» **EXTRAIT DE RÉFÉRENCE**:
B)Une réécriture romantique du XIXe : « Dom Juan aux Enfers » ou le révolté métaphysique
BAUDELAIRE « Don Juan aux Enfers » (Les Fleurs du Mal, XV, 1857)
Quand
Don Juan descendit vers l'onde souterraine
Et lorsqu'il eut donné son obole à Charon,
Un sombre mendiant, l'oeil fier comme Antisthène,
D'un bras vengeur et fort saisit chaque aviron.
Montrant leurs seins pendants et leurs robes ouvertes,
Des femmes se tordaient sous le noir firmament,
Et, comme un grand troupeau de victimes offertes,
Derrière lui traînaient un long mugissement.
Sganarelle en riant lui réclamait ses gages,
Tandis que Don Luis avec un doigt tremblant
Montrait à tous les morts errant sur les rivages
Le fils audacieux qui railla son front blanc.

» **DONNÉES FOURNIES**:
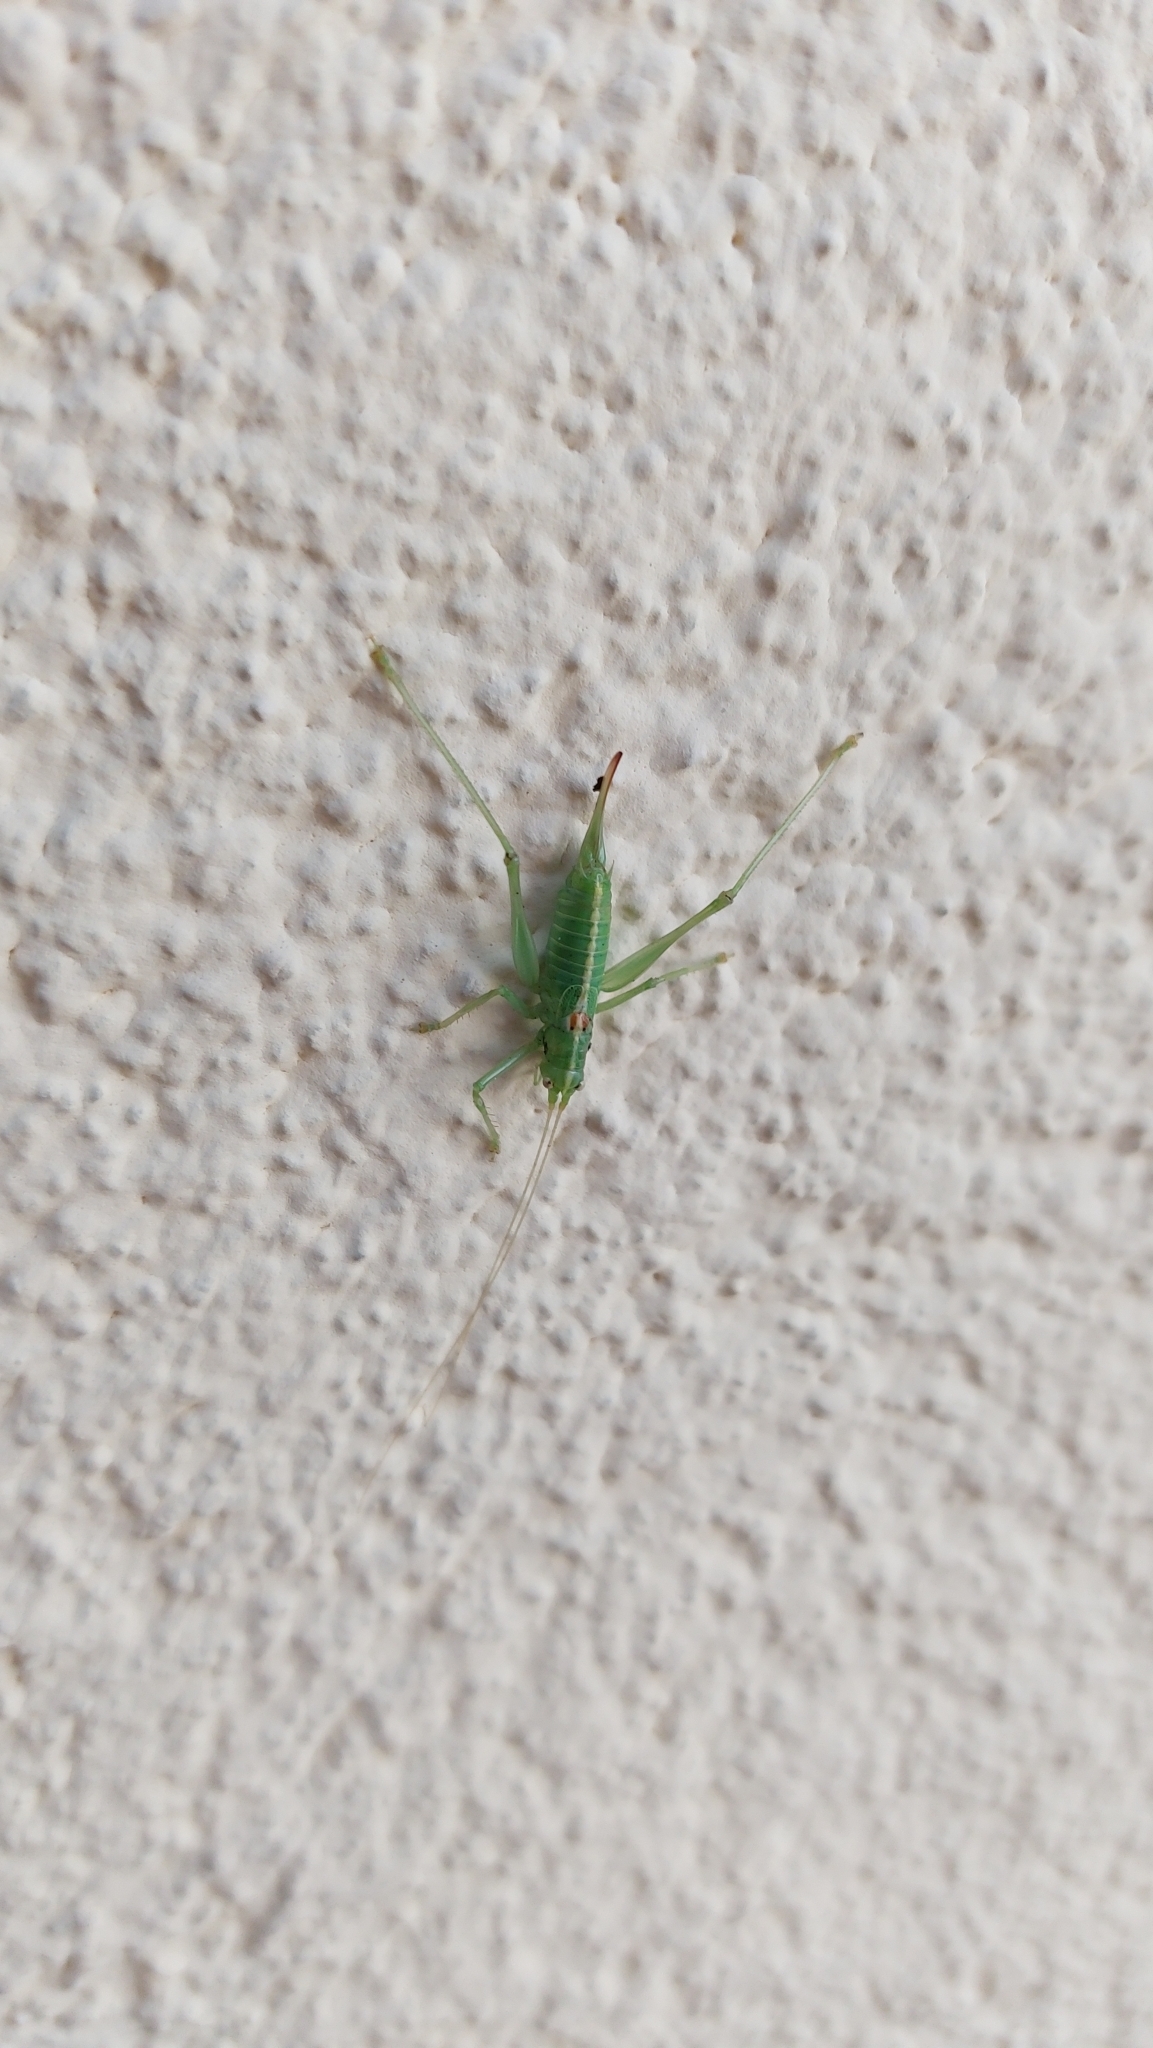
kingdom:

» **TRAVAUX À RÉALISER**:
1 – Dans l'extrait, à qui Don Juan donne-t-il son obole ?
2 – En une à trois phrases, expliquez comment l'extrait présente le fils que Don Luis désigne aux morts.
3 – Récrivez tout le passage de l'extrait allant de « Montrant leurs seins » jusqu'à « un long mugissement. », en remplaçant « troupeau » par « cortège ».

» **RÉPONSES**:
1 – À Charon.

2 – Don Luis, d'un doigt tremblant, montre aux morts errant sur les rivages un fils qualifié d'audacieux. Ce fils est présenté comme celui qui a raillé son front blanc.

3 –
Montrant leurs seins pendants et leurs robes ouvertes,
Des femmes se tordaient sous le noir firmament,
Et, comme un grand cortège de victimes offertes,
Derrière lui traînaient un long mugissement.